= Work request =
A faithful, word-for-word transcription of all the data is what is needed.

****************

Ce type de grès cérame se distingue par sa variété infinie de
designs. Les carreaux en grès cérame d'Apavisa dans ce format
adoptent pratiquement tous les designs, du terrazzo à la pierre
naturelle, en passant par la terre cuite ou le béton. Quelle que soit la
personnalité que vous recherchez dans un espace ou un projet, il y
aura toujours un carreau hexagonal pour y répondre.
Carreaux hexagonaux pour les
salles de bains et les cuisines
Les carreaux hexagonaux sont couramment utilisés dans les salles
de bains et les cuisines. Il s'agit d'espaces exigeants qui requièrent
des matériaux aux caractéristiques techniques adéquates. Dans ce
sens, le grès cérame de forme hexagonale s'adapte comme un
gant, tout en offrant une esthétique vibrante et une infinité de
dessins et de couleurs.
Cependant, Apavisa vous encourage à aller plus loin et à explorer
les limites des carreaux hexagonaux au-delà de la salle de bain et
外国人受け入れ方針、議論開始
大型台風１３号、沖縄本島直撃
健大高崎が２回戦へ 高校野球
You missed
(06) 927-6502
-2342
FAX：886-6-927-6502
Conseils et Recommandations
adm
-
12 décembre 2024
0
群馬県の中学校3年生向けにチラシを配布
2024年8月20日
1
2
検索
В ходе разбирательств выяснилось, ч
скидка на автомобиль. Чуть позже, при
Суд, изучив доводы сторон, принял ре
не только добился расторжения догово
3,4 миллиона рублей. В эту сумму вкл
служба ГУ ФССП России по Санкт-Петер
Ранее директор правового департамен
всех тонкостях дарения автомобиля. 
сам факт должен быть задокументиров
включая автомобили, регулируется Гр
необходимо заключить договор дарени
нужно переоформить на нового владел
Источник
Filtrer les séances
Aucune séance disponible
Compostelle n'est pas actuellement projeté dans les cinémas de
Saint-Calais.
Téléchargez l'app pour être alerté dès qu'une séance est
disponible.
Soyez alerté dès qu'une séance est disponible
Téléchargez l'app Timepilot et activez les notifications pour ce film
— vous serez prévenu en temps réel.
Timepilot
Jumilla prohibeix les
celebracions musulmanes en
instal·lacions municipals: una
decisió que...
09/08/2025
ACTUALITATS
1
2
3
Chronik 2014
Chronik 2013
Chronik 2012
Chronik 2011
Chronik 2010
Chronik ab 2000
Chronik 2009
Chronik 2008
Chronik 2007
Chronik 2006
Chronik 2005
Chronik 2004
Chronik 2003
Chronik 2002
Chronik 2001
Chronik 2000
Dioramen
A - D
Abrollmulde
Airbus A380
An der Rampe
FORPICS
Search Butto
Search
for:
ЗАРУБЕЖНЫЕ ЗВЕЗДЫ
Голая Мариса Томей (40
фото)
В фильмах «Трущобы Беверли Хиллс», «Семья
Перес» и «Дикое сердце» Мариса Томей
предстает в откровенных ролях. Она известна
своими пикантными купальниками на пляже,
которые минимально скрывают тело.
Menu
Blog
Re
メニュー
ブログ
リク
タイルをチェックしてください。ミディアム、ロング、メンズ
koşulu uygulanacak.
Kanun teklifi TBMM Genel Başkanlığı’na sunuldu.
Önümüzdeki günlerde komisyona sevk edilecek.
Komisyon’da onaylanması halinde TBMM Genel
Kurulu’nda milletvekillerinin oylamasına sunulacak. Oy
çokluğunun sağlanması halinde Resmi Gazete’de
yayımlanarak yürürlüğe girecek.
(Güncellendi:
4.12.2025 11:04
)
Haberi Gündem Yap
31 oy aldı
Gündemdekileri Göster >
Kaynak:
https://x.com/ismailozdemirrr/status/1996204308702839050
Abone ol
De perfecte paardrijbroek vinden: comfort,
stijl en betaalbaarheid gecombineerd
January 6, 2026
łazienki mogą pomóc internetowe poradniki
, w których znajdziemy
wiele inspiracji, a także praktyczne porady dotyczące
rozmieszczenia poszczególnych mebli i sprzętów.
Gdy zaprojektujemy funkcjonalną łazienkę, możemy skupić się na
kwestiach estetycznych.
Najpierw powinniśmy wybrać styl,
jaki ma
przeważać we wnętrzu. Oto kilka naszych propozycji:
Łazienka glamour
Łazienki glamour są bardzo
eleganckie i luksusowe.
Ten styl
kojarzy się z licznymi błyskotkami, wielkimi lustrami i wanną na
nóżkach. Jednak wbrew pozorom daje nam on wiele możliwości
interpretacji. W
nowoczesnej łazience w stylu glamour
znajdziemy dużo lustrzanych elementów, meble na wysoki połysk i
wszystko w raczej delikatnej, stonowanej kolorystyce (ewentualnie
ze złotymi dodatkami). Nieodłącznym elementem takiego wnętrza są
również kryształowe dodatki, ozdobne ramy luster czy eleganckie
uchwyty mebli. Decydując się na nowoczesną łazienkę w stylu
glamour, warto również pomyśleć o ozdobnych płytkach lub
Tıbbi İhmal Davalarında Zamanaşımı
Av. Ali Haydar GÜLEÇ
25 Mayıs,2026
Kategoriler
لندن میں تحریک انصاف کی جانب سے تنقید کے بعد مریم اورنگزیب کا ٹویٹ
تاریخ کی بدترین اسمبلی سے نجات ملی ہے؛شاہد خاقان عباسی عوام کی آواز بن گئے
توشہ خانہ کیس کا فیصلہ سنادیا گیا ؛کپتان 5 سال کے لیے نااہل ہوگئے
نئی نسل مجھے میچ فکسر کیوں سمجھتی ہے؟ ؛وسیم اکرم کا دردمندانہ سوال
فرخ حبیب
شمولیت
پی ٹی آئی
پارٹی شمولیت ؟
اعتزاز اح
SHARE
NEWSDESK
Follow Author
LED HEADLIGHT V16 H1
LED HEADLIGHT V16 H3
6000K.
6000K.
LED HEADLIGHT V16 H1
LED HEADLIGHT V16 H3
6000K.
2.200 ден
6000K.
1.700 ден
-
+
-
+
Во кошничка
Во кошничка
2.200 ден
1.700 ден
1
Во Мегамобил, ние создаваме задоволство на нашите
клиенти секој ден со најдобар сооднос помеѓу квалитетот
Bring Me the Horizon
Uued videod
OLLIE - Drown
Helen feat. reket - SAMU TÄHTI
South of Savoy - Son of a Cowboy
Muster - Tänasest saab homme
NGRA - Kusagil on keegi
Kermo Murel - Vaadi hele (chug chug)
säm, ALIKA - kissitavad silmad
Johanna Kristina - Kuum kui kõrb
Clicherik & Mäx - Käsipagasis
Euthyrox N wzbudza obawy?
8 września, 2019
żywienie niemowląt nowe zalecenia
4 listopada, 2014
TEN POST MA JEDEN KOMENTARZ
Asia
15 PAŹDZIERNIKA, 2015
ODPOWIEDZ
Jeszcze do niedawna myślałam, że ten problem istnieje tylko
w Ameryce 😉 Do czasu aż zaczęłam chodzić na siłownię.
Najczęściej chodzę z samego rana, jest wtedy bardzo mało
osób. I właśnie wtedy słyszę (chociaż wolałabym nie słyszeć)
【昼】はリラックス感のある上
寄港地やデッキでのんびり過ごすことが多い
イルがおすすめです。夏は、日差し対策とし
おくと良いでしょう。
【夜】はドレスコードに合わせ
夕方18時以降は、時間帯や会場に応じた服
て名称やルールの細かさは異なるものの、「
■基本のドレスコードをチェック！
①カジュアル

****************

= Result below =
Ce type de grès cérame se distingue par sa variété infinie de
designs. Les carreaux en grès cérame d'Apavisa dans ce format
adoptent pratiquement tous les designs, du terrazzo à la pierre
naturelle, en passant par la terre cuite ou le béton. Quelle que soit la
personnalité que vous recherchez dans un espace ou un projet, il y
aura toujours un carreau hexagonal pour y répondre.
Carreaux hexagonaux pour les
salles de bains et les cuisines
Les carreaux hexagonaux sont couramment utilisés dans les salles
de bains et les cuisines. Il s'agit d'espaces exigeants qui requièrent
des matériaux aux caractéristiques techniques adéquates. Dans ce
sens, le grès cérame de forme hexagonale s'adapte comme un
gant, tout en offrant une esthétique vibrante et une infinité de
dessins et de couleurs.
Cependant, Apavisa vous encourage à aller plus loin et à explorer
les limites des carreaux hexagonaux au-delà de la salle de bain et
外国人受け入れ方針、議論開始
大型台風１３号、沖縄本島直撃
健大高崎が２回戦へ 高校野球
You missed
(06) 927-6502
-2342
FAX：886-6-927-6502
Conseils et Recommandations
adm
-
12 décembre 2024
0
群馬県の中学校3年生向けにチラシを配布
2024年8月20日
1
2
検索
В ходе разбирательств выяснилось, ч
скидка на автомобиль. Чуть позже, при
Суд, изучив доводы сторон, принял ре
не только добился расторжения догово
3,4 миллиона рублей. В эту сумму вкл
служба ГУ ФССП России по Санкт-Петер
Ранее директор правового департамен
всех тонкостях дарения автомобиля. 
сам факт должен быть задокументиров
включая автомобили, регулируется Гр
необходимо заключить договор дарени
нужно переоформить на нового владел
Источник
Filtrer les séances
Aucune séance disponible
Compostelle n'est pas actuellement projeté dans les cinémas de
Saint-Calais.
Téléchargez l'app pour être alerté dès qu'une séance est
disponible.
Soyez alerté dès qu'une séance est disponible
Téléchargez l'app Timepilot et activez les notifications pour ce film
— vous serez prévenu en temps réel.
Timepilot
Jumilla prohibeix les
celebracions musulmanes en
instal·lacions municipals: una
decisió que...
09/08/2025
ACTUALITATS
1
2
3
Chronik 2014
Chronik 2013
Chronik 2012
Chronik 2011
Chronik 2010
Chronik ab 2000
Chronik 2009
Chronik 2008
Chronik 2007
Chronik 2006
Chronik 2005
Chronik 2004
Chronik 2003
Chronik 2002
Chronik 2001
Chronik 2000
Dioramen
A - D
Abrollmulde
Airbus A380
An der Rampe
FORPICS
Search Butto
Search
for:
ЗАРУБЕЖНЫЕ ЗВЕЗДЫ
Голая Мариса Томей (40
фото)
В фильмах «Трущобы Беверли Хиллс», «Семья
Перес» и «Дикое сердце» Мариса Томей
предстает в откровенных ролях. Она известна
своими пикантными купальниками на пляже,
которые минимально скрывают тело.
Menu
Blog
Re
メニュー
ブログ
リク
タイルをチェックしてください。ミディアム、ロング、メンズ
koşulu uygulanacak.
Kanun teklifi TBMM Genel Başkanlığı’na sunuldu.
Önümüzdeki günlerde komisyona sevk edilecek.
Komisyon’da onaylanması halinde TBMM Genel
Kurulu’nda milletvekillerinin oylamasına sunulacak. Oy
çokluğunun sağlanması halinde Resmi Gazete’de
yayımlanarak yürürlüğe girecek.
(Güncellendi:
4.12.2025 11:04
)
Haberi Gündem Yap
31 oy aldı
Gündemdekileri Göster >
Kaynak:
https://x.com/ismailozdemirrr/status/1996204308702839050
Abone ol
De perfecte paardrijbroek vinden: comfort,
stijl en betaalbaarheid gecombineerd
January 6, 2026
łazienki mogą pomóc internetowe poradniki
, w których znajdziemy
wiele inspiracji, a także praktyczne porady dotyczące
rozmieszczenia poszczególnych mebli i sprzętów.
Gdy zaprojektujemy funkcjonalną łazienkę, możemy skupić się na
kwestiach estetycznych.
Najpierw powinniśmy wybrać styl,
jaki ma
przeważać we wnętrzu. Oto kilka naszych propozycji:
Łazienka glamour
Łazienki glamour są bardzo
eleganckie i luksusowe.
Ten styl
kojarzy się z licznymi błyskotkami, wielkimi lustrami i wanną na
nóżkach. Jednak wbrew pozorom daje nam on wiele możliwości
interpretacji. W
nowoczesnej łazience w stylu glamour
znajdziemy dużo lustrzanych elementów, meble na wysoki połysk i
wszystko w raczej delikatnej, stonowanej kolorystyce (ewentualnie
ze złotymi dodatkami). Nieodłącznym elementem takiego wnętrza są
również kryształowe dodatki, ozdobne ramy luster czy eleganckie
uchwyty mebli. Decydując się na nowoczesną łazienkę w stylu
glamour, warto również pomyśleć o ozdobnych płytkach lub
Tıbbi İhmal Davalarında Zamanaşımı
Av. Ali Haydar GÜLEÇ
25 Mayıs,2026
Kategoriler
لندن میں تحریک انصاف کی جانب سے تنقید کے بعد مریم اورنگزیب کا ٹویٹ
تاریخ کی بدترین اسمبلی سے نجات ملی ہے؛شاہد خاقان عباسی عوام کی آواز بن گئے
توشہ خانہ کیس کا فیصلہ سنادیا گیا ؛کپتان 5 سال کے لیے نااہل ہوگئے
نئی نسل مجھے میچ فکسر کیوں سمجھتی ہے؟ ؛وسیم اکرم کا دردمندانہ سوال
فرخ حبیب
شمولیت
پی ٹی آئی
پارٹی شمولیت ؟
اعتزاز اح
SHARE
NEWSDESK
Follow Author
LED HEADLIGHT V16 H1
LED HEADLIGHT V16 H3
6000K.
6000K.
LED HEADLIGHT V16 H1
LED HEADLIGHT V16 H3
6000K.
2.200 ден
6000K.
1.700 ден
-
+
-
+
Во кошничка
Во кошничка
2.200 ден
1.700 ден
1
Во Мегамобил, ние создаваме задоволство на нашите
клиенти секој ден со најдобар сооднос помеѓу квалитетот
Bring Me the Horizon
Uued videod
OLLIE - Drown
Helen feat. reket - SAMU TÄHTI
South of Savoy - Son of a Cowboy
Muster - Tänasest saab homme
NGRA - Kusagil on keegi
Kermo Murel - Vaadi hele (chug chug)
säm, ALIKA - kissitavad silmad
Johanna Kristina - Kuum kui kõrb
Clicherik & Mäx - Käsipagasis
Euthyrox N wzbudza obawy?
8 września, 2019
żywienie niemowląt nowe zalecenia
4 listopada, 2014
TEN POST MA JEDEN KOMENTARZ
Asia
15 PAŹDZIERNIKA, 2015
ODPOWIEDZ
Jeszcze do niedawna myślałam, że ten problem istnieje tylko
w Ameryce 😉 Do czasu aż zaczęłam chodzić na siłownię.
Najczęściej chodzę z samego rana, jest wtedy bardzo mało
osób. I właśnie wtedy słyszę (chociaż wolałabym nie słyszeć)
【昼】はリラックス感のある上
寄港地やデッキでのんびり過ごすことが多い
イルがおすすめです。夏は、日差し対策とし
おくと良いでしょう。
【夜】はドレスコードに合わせ
夕方18時以降は、時間帯や会場に応じた服
て名称やルールの細かさは異なるものの、「
■基本のドレスコードをチェック！
①カジュアル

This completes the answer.